What you should do:
Reproduce the lines read from the items, from the line containing "Modo de Fazer" to the line containing "Pique : cebolinha, salsinha, hortelã, manjericão", including both.

Supplied data:
****************

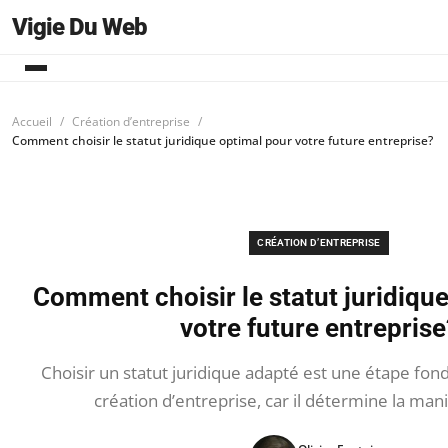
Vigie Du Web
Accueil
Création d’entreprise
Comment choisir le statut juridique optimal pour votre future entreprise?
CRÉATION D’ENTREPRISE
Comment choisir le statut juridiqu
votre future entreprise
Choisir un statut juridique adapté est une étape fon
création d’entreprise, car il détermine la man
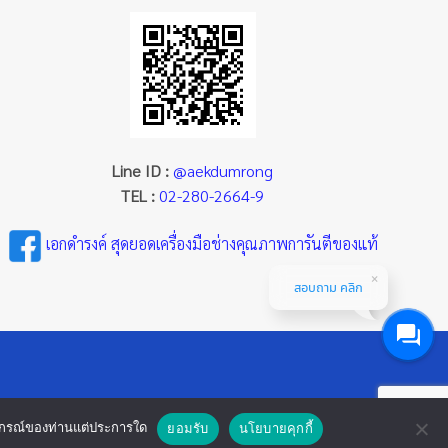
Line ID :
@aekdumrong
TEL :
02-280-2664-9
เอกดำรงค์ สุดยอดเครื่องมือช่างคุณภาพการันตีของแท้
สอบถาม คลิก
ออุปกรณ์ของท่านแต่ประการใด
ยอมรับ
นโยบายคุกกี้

****************

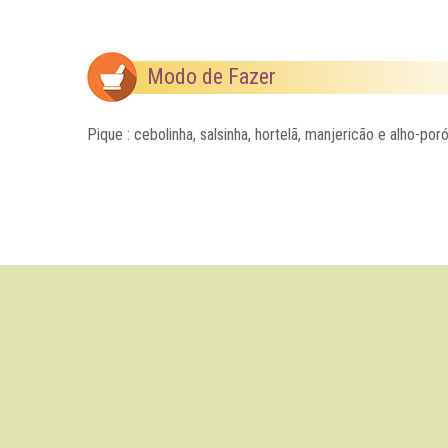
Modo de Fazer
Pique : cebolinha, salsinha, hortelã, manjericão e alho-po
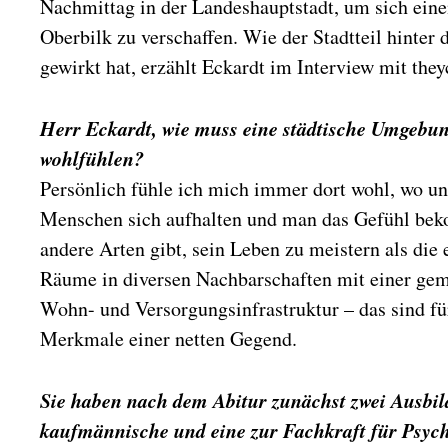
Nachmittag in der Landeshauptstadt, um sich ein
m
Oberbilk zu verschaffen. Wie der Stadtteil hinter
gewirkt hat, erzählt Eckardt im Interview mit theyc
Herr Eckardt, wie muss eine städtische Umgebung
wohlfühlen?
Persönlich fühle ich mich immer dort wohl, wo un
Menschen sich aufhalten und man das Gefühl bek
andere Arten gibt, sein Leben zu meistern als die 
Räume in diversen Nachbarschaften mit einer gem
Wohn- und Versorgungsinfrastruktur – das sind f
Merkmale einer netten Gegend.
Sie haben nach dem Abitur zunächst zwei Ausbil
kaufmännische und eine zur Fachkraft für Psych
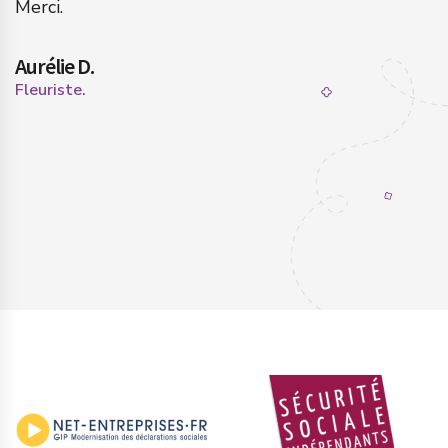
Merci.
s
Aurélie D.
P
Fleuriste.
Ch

****************

Result of this exercise:
Modo de Fazer
Pique : cebolinha, salsinha, hortelã, manjericão e alho-po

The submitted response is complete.